#### What you should do
Retype the lines of text in every one of the entries below exactly, leaving the pictures out of your answer.

[Collection entries]
'''

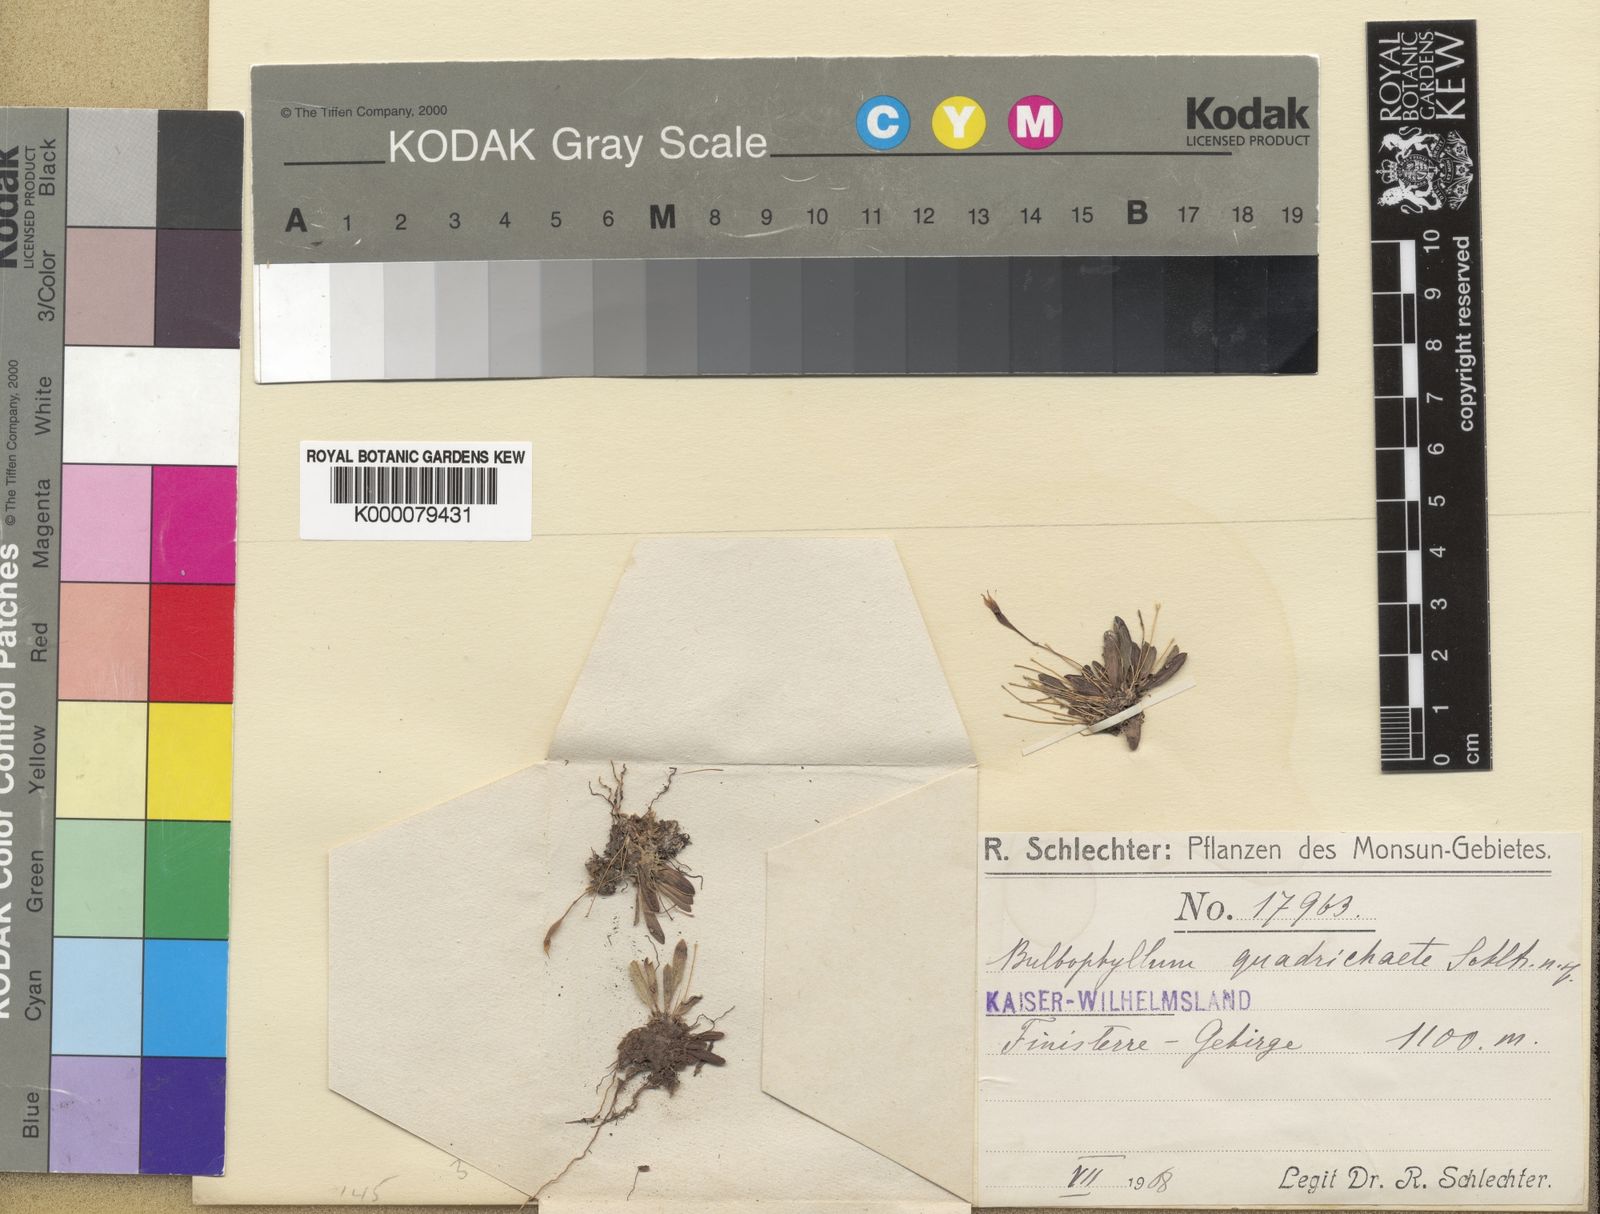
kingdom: Plantae
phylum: Tracheophyta
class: Liliopsida
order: Asparagales
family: Orchidaceae
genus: Bulbophyllum
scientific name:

'''

#### Correct answer
kingdom: Plantae
phylum: Tracheophyta
class: Liliopsida
order: Asparagales
family: Orchidaceae
genus: Bulbophyllum
scientific name:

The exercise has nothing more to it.